» **WHAT YOU SHOULD DO**
From the entries, copy each line that includes "Projekt".

(Extracted page text data)

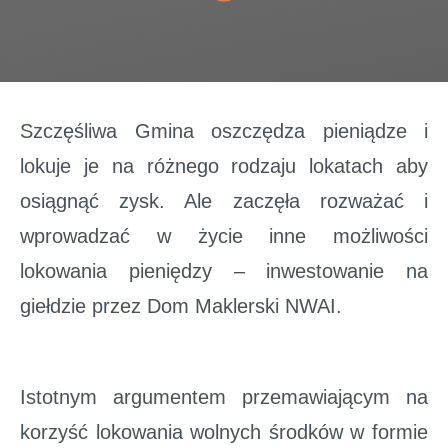
Szczęśliwa Gmina oszczędza pieniądze i
lokuje je na różnego rodzaju lokatach aby
osiągnąć zysk. Ale zaczęła rozważać i
wprowadzać w życie inne możliwości
lokowania pieniędzy – inwestowanie na
giełdzie przez Dom Maklerski NWAI.
Istotnym argumentem przemawiającym na
korzyść lokowania wolnych środków w formie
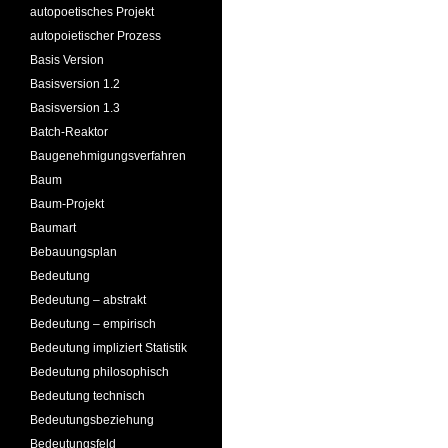
autopoetisches Projekt
autopoietischer Prozess
Basis Version
Basisversion 1.2
Basisversion 1.3
Batch-Reaktor
Baugenehmigungsverfahren
Baum
Baum-Projekt
Baumart
Bebauungsplan
Bedeutung
Bedeutung – abstrakt
Bedeutung – empirisch
Bedeutung impliziert Statistik
Bedeutung philosophisch
Bedeutung technisch
Bedeutungsbeziehung
Bedeutungsfeld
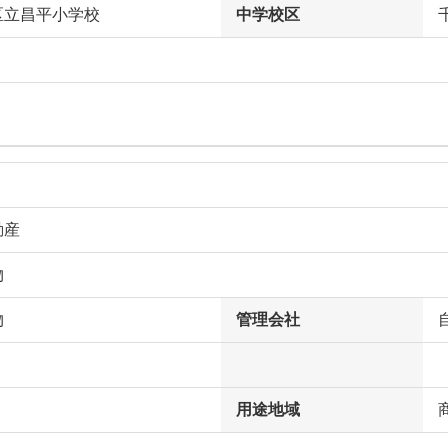
区立昌平小学校
中学校区
動産
物
物
管理会社
用途地域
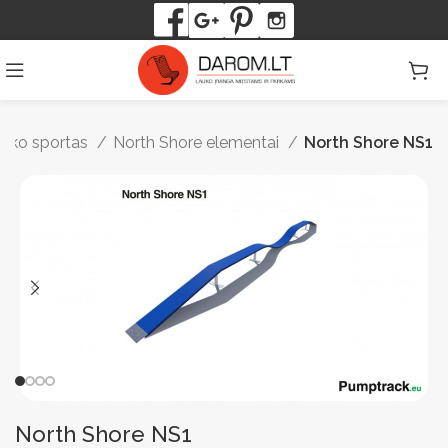
uko sportas
North Shore elementai
North Shore NS1
North Shore NS1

» **SOLVED PROBLEM**
autopoetisches Projekt
Baum-Projekt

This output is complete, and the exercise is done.